The president of the European Parliament, Roberta Metzola, “takes these allegations very seriously and has referred the matter to the Advisory Committee on the Code of Conduct, which means that investigations (within the institution) have been launched,” according to her spokesperson.
The case will also be included in the agenda of the meeting of the presidents of political groups tomorrow Wednesday.
“We note that these allegations have been made in (Tatiana Zdanok’s) country for some time,” while “all MEPs are subject to the same rules regarding independence of mandate or ethics,” the EP’s communication service added, without comment in detail.
In addition to the internal investigation opened by the institution, there is talk of possible procedures that the Latvian authorities could undertake in this matter.

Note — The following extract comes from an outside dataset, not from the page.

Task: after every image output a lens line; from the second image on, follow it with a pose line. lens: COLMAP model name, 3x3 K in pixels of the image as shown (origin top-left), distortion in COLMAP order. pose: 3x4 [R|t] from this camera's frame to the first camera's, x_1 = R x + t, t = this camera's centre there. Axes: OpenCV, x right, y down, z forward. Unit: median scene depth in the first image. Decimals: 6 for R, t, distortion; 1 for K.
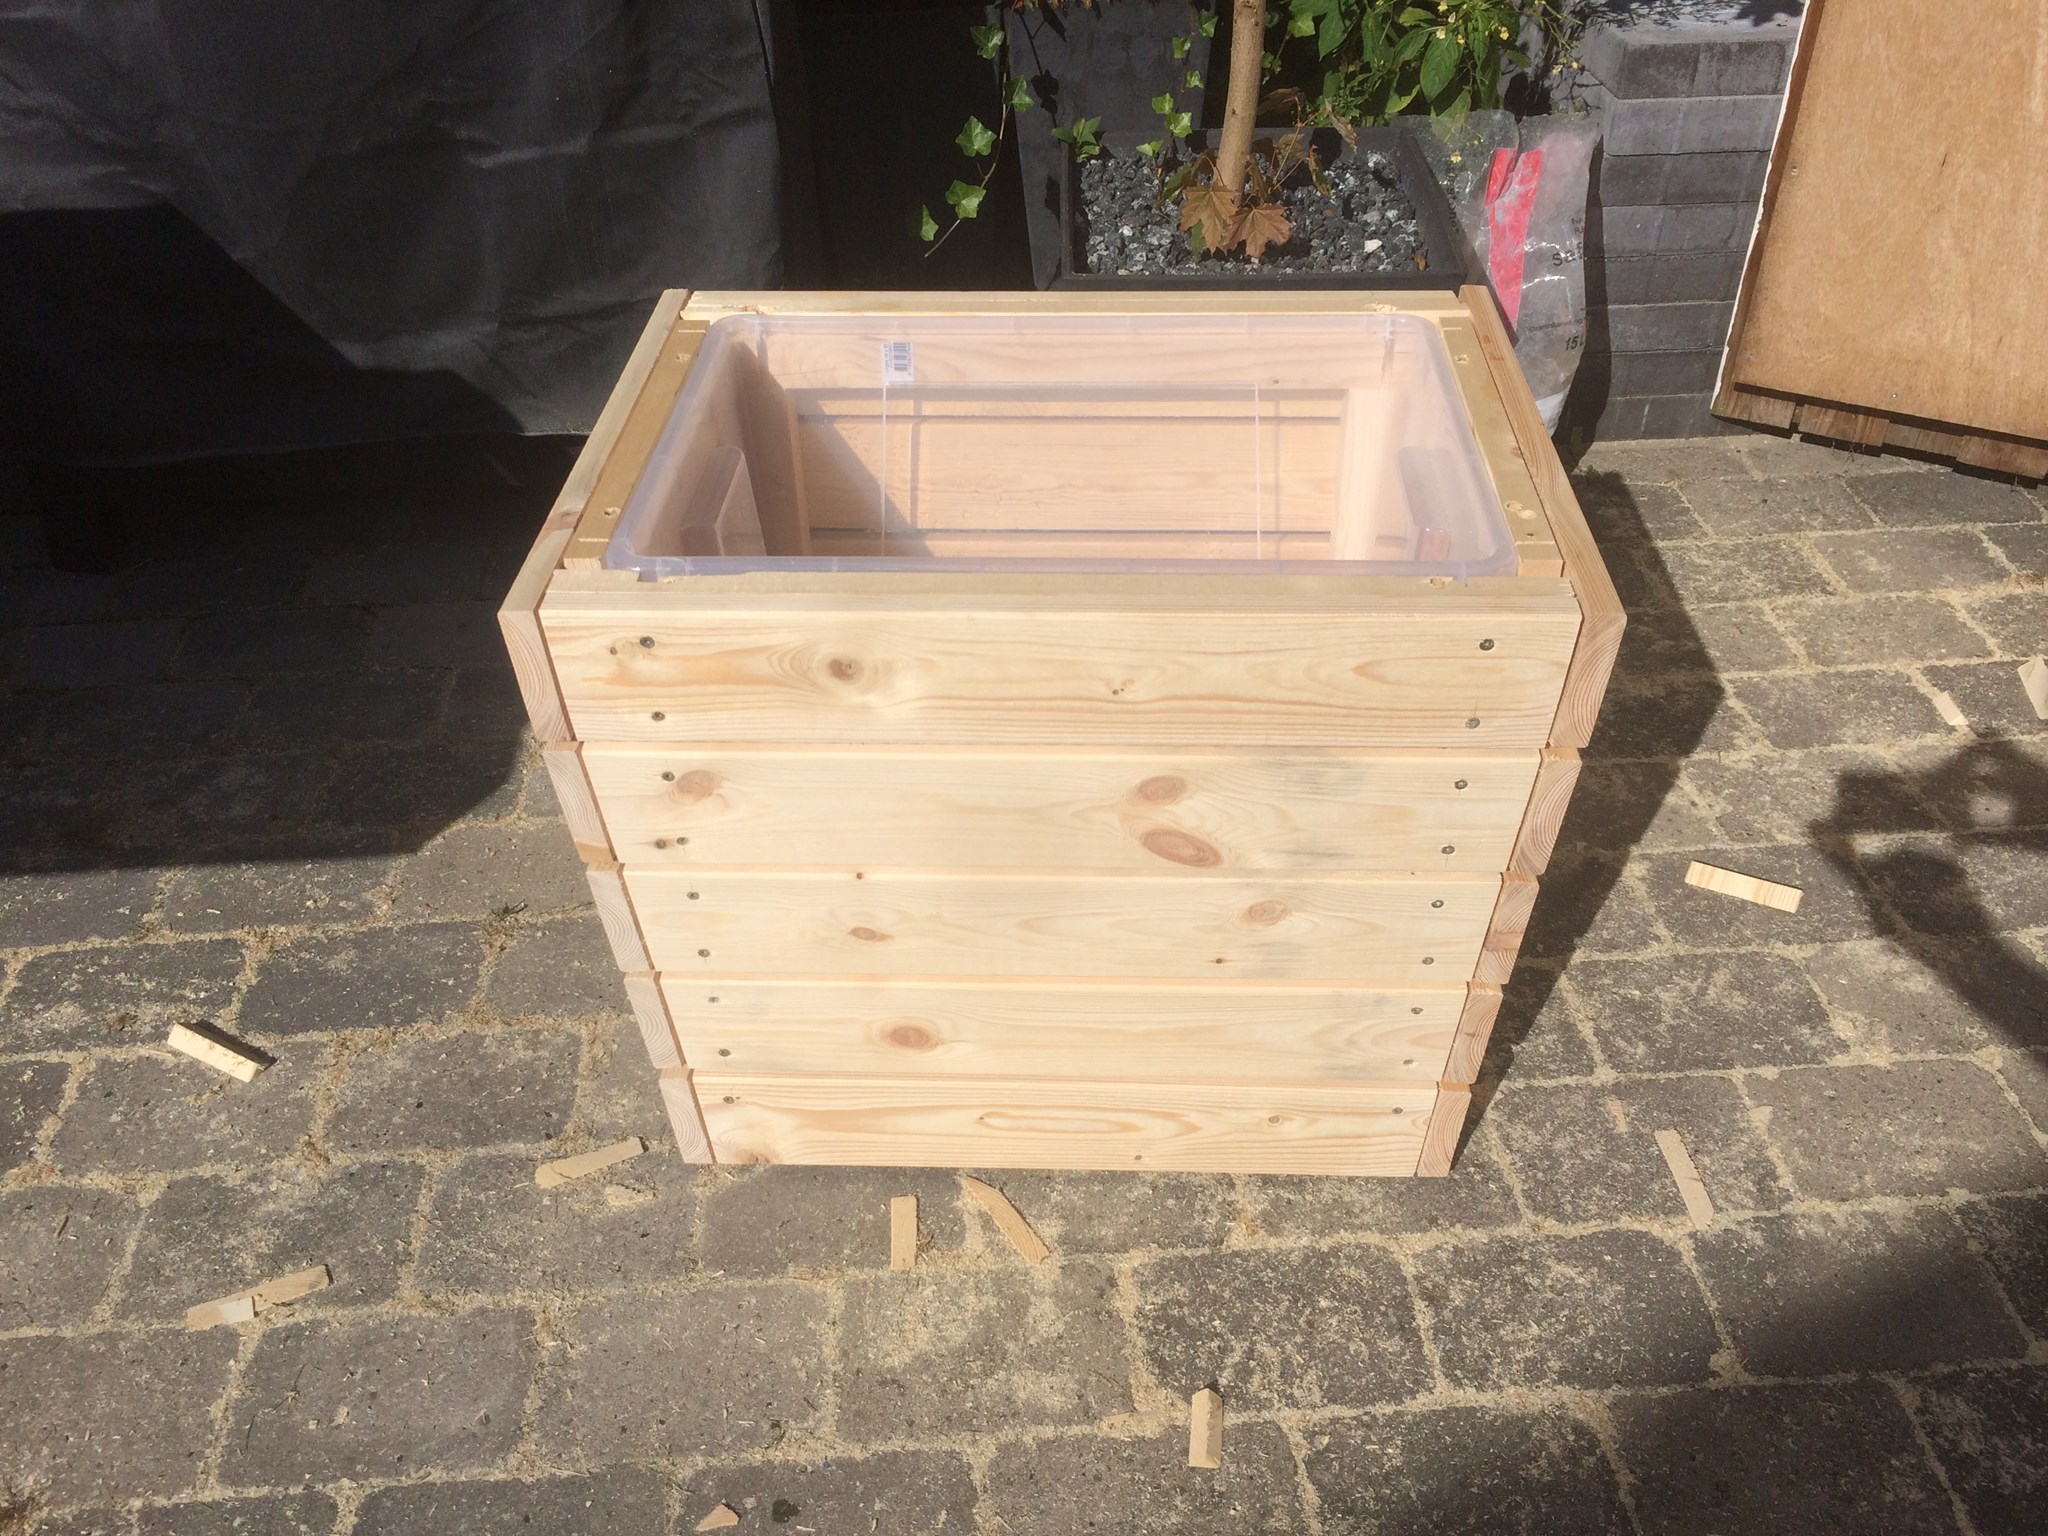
lens RADIAL K [[1768.9, 0, 1099.5], [0, 1768.9, 759.1], [0, 0, 1]] dist [0.113020, -0.124686]
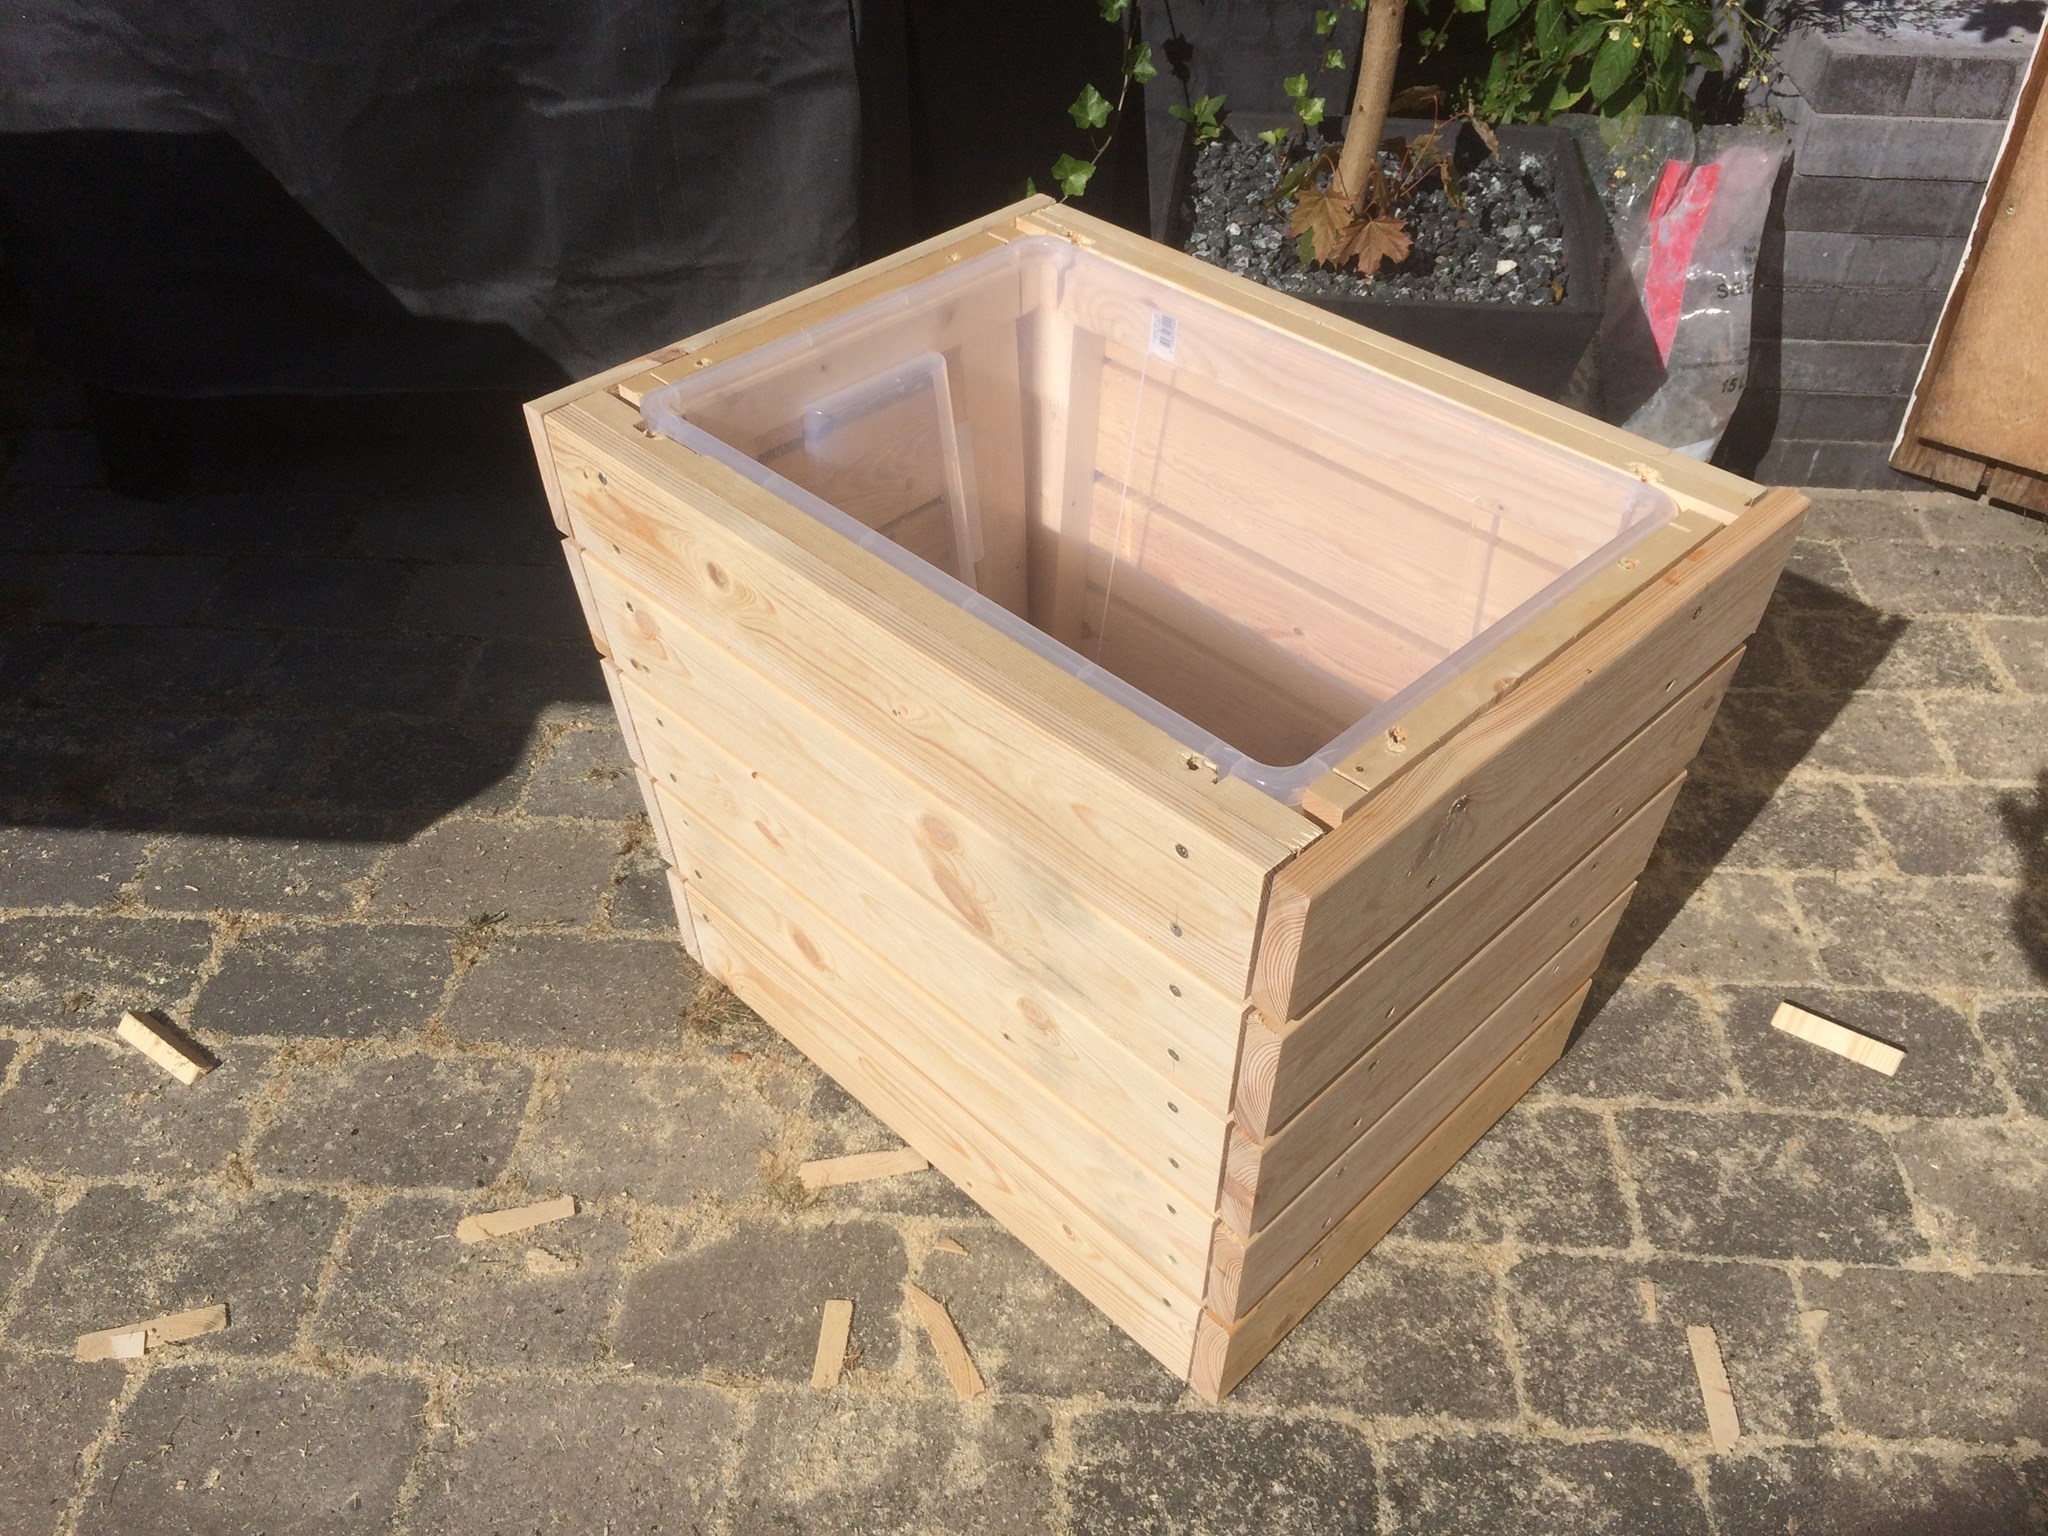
lens RADIAL K [[1785.2, 0, 1088.2], [0, 1785.2, 767.8], [0, 0, 1]] dist [0.103746, -0.132063]
pose [[0.990843, 0.102931, -0.087382, 0.062360], [-0.098819, 0.993841, 0.050151, -0.077547], [0.092006, -0.041057, 0.994912, 0.087113]]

Asked about the matter, the Kremlin spokesman was quick to defend Zhdanok, seeing the case as an anti-Russian witch hunt comparable to the McCarthyism of the 1950s in the US, when people suspected of collusion with the USSR were prosecuted.
“Remember McCarthyism in the US? How many people were arrested then, imprisoned because they were accused of having relations with communists or the KGB. The same thing is happening today,” Dmitry Peskov complained.
“We strongly condemn all this,” he said, judging the case to be against European “so-called democratic ideals.”
These suspicions of espionage come as the European Parliament was rocked in late 2022 by Qatargate, an alleged corruption scandal involving several MEPs who are suspected of acting in favor of Qatar and Morocco in exchange for financial rewards.